Shortlist Unveiled For The International Three Language Wigtown Poetry Prize 

The names of the poets shortlisted for Scotland’s annual three-language international poetry prize have been revealed.

The Wigtown Poetry Prize supports and nurtures poets from all across the world writing in Scotland’s three indigenous languages – English, Gaelic and Scots.

There are also separate awards for poems in Scots and Gaelic, as well as the Alastair Reid Pamphlet Prize and the Dumfries and Galloway Fresh Voice Award, for poets living in, or from, the region who have never professionally published a full length collection.

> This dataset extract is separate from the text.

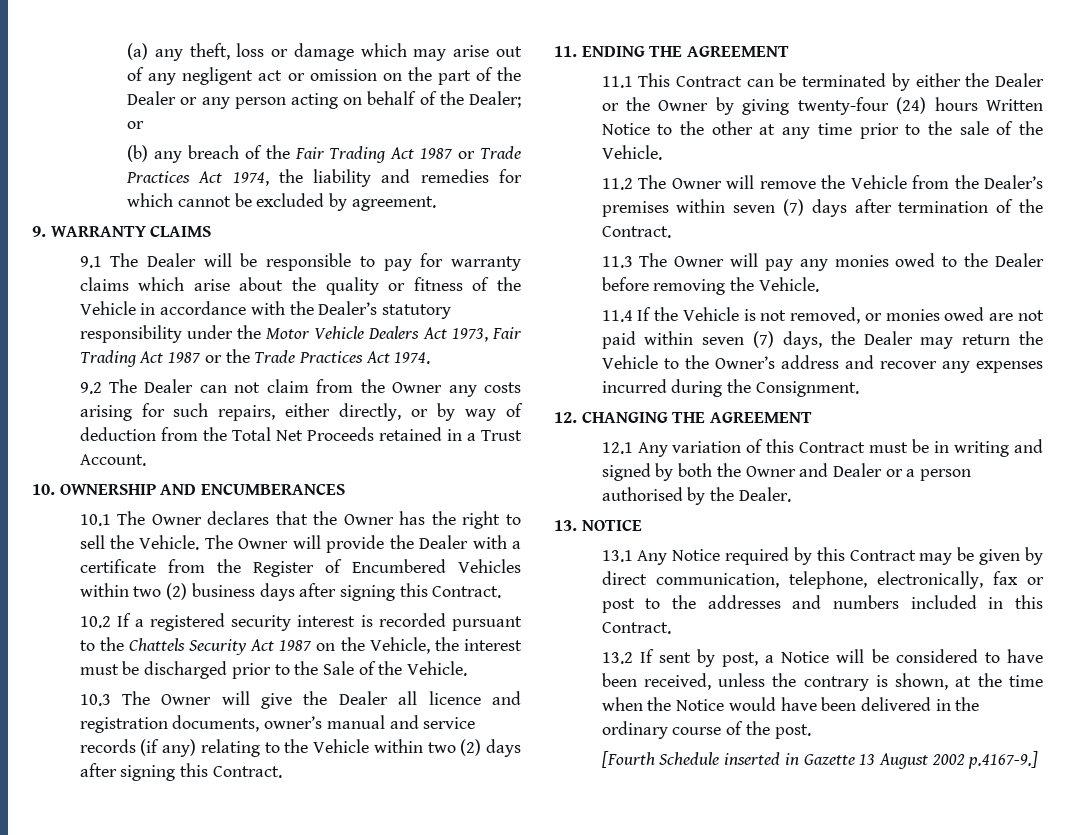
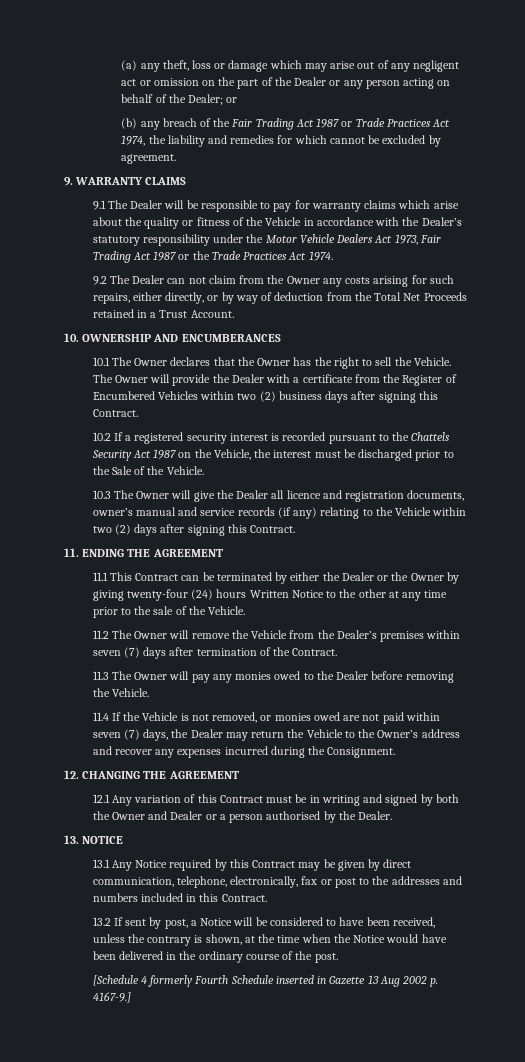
[601,751,655,768] [Fourth -> [92,975,229,987] [Schedule 4 formerly Fourth
[878,751,1039,769] August 2002 p.4167-9.] -> [379,976,439,987] [92,992,131,1003] Aug 2002 p. 4167-9.]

This year the winners will be revealed at a special event on Saturday, 1 October, which takes place as part of the Wigtown Book Festival. The shortlists are:

Wigtown Prize 

  • William Hershaw, from Lochgelly, for Tae Naesayers O Life And Leid
  • Suzanna Fitzpatrick, from Orpington, for Pandemic Prayer
  • Julie Laing, from Glasgow, for Calving
  • Craig Aitchison, from Galashiels, for Searoom
  • Norte Rin, from Spain, for My Father Did Not Come Back 


Wigtown Scottish Gaelic Prize

  • Martin MacIntyre, from Edinburgh, for Dithis Bhoireannach air Trèan
  • Ian Macrae, from Glasgow, for Sgitheach
  • Rody Gorman, from Skye, for Triall and Moch gu Abhainn 


Wigtown Scots Prize

  • Irene Howat, from Ayr for The Lintie
  • Craig Aitchison, from Galashiels, for The Searoom
  • Robert Duncan, from Newcastle, for Pyot
  • Joan Fraser, from Brae, for Here aalwiss
  • Colin Mackenzie, from Dumfries, for Anent Braidskeg


Dumfries & Galloway Fresh Voice Award

  • Sara Pitt, from Castle Douglas
  • Andrew Murray, from Cummertrees
  • Gwen Dupre, from Lockerbie
  • Jane McBeth, from Castle Douglas


Alastair Reid Pamphlet Prize

  • Milena Williamson, from Belfast, for Touchy Feely
  • Wes Lee, from New Zealand, for Voice
  • Bridget Khursheed, from Melrose, for The Confinement
  • Neil Thomson, from Glasgow, for Athajimo
  • Sarah Leavesley, from Droitwich, for Rain Falling
  • Roger West, from Glasgow, for Consider the Song of the Cicada
  • Peter Daniels, from London, for Happy and Fortunate
  • Laura Brown, from Dunfermline, for Spring Appears.


Adrian Turpin, Artistic Director of Wigtown Book Festival, said: “We’ve had many superb entries and they have come from all over the world – with finalists from as far away as Spain and New Zealand – reinforcing the position of Wigtown Poetry Prize as Scotland’s international poetry award.
“Poetry and the richness of our languages are fundamental to Scottish culture and identity and this prize is widely recognised as promoting and nurturing both.
“Simply reaching the shortlist is a tremendous achievement – proving that your work is among the best that has been submitted.
“And next we look forward to naming the winners which, for the first time, will be done at an event during the festival – creating an exciting conclusion to these highly respected annual awards.”


The Wigtown Poetry Prize takes place in association with The Gaelic Books Council, Moniack Mhor Creative Writing Centre, The Saltire Society, The Scottish Poetry Library and StAnza (Scotland’s International Poetry Festival).

The judges for 2022 are Trinidadian Scottish writer of poetry and non-fiction Vahni (Anthony Ezekiel) CapildeoFRSL, Anne C Frater who grew up in Upper Bayble, Isle of Lewis, in a home and a community where Gaelic was the main language and Brian Holton who translates poetry and prose from modern and classical Chinese into English and Scots and poet Hugh McMillan.


2022 Prize details 

Wigtown Prize: £1,500, runner-up: £200. Judge Vahni Capildeo.

Wigtown Scots Prize: £500, runner-up: £200. Judge Brian Holton.

Wigtown Scottish Gaelic Prize: £500, runner-up: £200. Judge Anne C Frater.

Dumfries & Galloway Fresh Voice Award: Professional support including mentoring from Wigtown Festival Company and a retreat at Moniack Mhor Creative Writing Centre. Judge Hugh McMillan.

Alastair Reid Pamphlet Prize: Production of a pamphlet set by Gerry Cambridge.

Invitation to Read at StAnza 2023: A winner of one or more categories will be selected at the discretion of StAnza, Scotland’s International Poetry Festival, and Wigtown Festival Company.

Entrants for the Wigtown Scottish Gaelic and Wigtown Scots prizes can also submit their poems to be considered for the Wigtown Prize free-of-charge.